Kami : Gita dan Zendy
Kalian : Bapak Ibu
Aku tahu kalian khawatir pada kami, terutama aku. Kalian tidak ingin melihatku 'down' lagi seperti dulu waktu aku patah hati. Memang, kami setiap hari bertemu, lengket seperti perangko (kata tanteku), kemana-mana berdua, pagi-pagi sudah jalan-jalan, tapi tetap kami tahu aturan, tahu sopan santun, tahu tata krama, dan menghormati orang tua serta aturan-aturan orang tua seperti jam pulang rumah. Kami berusaha bersama, bekerja keras bersama, saling membantu sehingga tidak ada beban di antara kami.
Aku menganggap ini bukan sekedar pacaran main-main. Kami serius, kami sudah saling yakin, saling percaya, dan mantap pada pilihan ini. Hubungan kami santai tapi pasti, serius tapi tidak kaku, penuh candaan tapi tegas. Zendy benar-benar dewasa, dia bisa memposisikan dirinya sebagai anak pertama, sebagai kakak dari adik-adiknya, sebagai rekan kerja, sebagai teman main, sebagai pacar, sebagai sahabat, dan tentunya sebagai calon menantu di depan orang tuaku.
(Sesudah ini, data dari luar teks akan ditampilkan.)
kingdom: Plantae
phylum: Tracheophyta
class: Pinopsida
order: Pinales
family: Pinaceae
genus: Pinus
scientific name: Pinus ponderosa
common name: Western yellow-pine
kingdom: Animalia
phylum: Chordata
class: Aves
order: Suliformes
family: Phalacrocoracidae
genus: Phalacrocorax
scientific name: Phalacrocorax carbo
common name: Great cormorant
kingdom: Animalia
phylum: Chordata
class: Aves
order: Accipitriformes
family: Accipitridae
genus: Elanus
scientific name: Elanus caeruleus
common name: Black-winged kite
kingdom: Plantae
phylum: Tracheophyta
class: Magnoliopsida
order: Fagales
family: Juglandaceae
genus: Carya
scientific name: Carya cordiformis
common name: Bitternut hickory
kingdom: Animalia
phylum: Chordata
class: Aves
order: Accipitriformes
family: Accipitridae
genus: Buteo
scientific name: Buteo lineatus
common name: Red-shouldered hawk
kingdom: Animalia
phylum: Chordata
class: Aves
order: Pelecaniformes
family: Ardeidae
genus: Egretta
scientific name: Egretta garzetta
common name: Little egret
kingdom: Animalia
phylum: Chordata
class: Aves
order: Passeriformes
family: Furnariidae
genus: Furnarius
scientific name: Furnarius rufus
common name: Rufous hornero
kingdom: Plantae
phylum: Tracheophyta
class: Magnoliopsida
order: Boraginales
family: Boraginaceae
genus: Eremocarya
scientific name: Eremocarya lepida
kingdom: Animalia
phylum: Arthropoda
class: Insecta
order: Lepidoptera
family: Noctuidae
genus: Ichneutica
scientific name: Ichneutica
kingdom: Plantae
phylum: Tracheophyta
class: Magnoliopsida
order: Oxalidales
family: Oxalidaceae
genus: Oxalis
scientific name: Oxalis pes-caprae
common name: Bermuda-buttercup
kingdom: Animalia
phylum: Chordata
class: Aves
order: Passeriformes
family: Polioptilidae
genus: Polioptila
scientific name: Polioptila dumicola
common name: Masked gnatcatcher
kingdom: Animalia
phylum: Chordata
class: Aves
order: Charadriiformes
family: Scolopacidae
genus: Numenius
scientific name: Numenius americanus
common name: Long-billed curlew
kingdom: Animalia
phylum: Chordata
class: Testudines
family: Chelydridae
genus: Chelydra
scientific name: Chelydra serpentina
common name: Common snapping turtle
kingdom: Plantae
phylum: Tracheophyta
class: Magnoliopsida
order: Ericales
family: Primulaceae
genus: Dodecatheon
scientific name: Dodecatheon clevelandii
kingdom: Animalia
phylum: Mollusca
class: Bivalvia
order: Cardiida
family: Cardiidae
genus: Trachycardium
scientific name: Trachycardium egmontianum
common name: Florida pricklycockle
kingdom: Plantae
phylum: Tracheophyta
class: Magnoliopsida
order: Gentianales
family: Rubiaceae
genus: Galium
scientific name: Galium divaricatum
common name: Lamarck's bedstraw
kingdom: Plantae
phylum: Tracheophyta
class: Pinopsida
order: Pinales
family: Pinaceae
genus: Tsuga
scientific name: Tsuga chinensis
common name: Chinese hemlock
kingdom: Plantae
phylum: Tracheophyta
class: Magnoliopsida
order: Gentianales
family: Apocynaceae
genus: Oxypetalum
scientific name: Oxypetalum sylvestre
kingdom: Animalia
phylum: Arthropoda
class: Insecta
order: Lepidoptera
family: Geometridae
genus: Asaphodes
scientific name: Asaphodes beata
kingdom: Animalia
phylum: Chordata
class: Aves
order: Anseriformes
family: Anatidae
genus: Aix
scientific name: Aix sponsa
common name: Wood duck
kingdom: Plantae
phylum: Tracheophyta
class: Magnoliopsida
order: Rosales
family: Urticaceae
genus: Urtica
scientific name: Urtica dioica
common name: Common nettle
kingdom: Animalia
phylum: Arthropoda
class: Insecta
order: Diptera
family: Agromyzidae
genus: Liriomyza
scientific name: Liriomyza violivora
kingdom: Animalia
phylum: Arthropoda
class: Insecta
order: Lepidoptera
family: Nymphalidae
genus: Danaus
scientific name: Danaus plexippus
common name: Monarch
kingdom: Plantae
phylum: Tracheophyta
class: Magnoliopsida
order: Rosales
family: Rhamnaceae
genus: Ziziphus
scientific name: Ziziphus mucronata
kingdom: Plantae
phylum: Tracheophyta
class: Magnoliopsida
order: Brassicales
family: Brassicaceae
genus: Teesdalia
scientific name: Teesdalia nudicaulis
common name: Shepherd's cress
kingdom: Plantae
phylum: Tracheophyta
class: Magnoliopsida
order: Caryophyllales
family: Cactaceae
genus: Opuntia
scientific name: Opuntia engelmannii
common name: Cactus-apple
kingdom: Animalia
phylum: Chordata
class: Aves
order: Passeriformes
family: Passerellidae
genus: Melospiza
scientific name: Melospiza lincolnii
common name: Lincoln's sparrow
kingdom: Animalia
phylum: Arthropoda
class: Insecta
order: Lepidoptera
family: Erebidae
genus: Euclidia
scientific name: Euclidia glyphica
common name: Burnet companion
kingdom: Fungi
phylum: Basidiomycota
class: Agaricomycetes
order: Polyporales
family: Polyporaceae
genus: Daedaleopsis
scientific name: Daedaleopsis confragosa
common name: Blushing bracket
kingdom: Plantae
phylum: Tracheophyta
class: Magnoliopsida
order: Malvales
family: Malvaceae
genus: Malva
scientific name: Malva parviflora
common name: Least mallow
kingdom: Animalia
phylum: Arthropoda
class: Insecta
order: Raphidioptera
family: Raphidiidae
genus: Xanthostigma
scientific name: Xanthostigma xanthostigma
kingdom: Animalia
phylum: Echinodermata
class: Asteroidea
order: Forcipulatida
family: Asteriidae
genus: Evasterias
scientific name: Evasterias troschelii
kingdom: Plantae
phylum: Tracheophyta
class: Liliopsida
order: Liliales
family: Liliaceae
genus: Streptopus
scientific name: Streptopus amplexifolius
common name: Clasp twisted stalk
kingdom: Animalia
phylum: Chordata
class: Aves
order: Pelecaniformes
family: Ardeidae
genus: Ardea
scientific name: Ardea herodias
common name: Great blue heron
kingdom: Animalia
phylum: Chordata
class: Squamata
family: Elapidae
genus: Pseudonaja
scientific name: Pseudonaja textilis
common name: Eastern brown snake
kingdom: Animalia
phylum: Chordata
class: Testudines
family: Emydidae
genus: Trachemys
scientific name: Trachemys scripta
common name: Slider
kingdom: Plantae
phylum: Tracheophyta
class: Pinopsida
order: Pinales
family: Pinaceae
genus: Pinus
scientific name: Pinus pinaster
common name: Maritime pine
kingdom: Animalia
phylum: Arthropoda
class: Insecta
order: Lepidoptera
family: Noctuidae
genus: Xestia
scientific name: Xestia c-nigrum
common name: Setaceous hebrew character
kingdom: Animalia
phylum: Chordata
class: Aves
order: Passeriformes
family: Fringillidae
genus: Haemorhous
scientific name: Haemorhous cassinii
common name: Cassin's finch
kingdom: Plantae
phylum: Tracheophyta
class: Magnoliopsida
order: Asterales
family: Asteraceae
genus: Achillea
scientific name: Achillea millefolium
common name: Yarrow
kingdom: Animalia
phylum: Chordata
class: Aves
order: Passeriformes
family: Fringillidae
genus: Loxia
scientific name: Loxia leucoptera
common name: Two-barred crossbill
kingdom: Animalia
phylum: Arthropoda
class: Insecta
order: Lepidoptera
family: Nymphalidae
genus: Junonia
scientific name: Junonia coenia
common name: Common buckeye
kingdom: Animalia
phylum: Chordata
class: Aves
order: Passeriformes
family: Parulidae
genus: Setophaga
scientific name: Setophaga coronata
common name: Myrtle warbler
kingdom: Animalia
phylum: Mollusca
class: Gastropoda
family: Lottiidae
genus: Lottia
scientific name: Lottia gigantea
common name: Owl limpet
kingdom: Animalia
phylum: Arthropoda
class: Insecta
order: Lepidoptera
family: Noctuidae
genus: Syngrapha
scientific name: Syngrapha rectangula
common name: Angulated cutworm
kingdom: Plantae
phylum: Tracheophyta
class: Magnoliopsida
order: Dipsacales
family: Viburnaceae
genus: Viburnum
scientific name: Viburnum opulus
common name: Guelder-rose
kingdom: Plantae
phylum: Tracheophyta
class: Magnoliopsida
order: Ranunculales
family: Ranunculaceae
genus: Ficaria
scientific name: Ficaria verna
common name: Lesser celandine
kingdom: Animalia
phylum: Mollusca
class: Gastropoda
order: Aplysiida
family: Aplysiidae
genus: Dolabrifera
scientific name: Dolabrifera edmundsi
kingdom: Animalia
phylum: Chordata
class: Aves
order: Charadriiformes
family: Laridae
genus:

Dia sudah aku kenalkan ke keluarga besar dari Bapakku di Krian waktu lebaran kemarin, bahagianya tidak bisa diucapkan ketika Bapak Ibuku mengadakan obrolan, guyonan, atau perintah sederhana yang bisa mendekatkan mereka. Dulu bagi kami ini hanya mimpi, tapi sekarang semua terjadi. Ini bukti Allah itu Ada, doa-doa yang kami panjatkan setiap hari. Perlahan menunjukkan hasilnya.
Ketakutan dan kekhawatiran Bapak Ibu memang beralasan mengingat dulu bagaimana 'shock' dan 'down' nya aku ketika patah hati. Mengurung diri di kamar, tidak makan, keluar kamar hanya untuk solat, pikiran kacau, muka kusut. Aku memang tidak bisa menjanjikan keberhasilan hubunganku dengan Zendy, begitupun juga dia, tapi kami benar-benar berusaha menjaga hubungan ini, hanya waktu yang dapat membuktikan keseriusan kami. Aku sudah tidak mau yang lain, begitupun dia. Kami berjanji sebisa mungkin tidak akan pernah mengecewakan kalian. Percaya pada kami.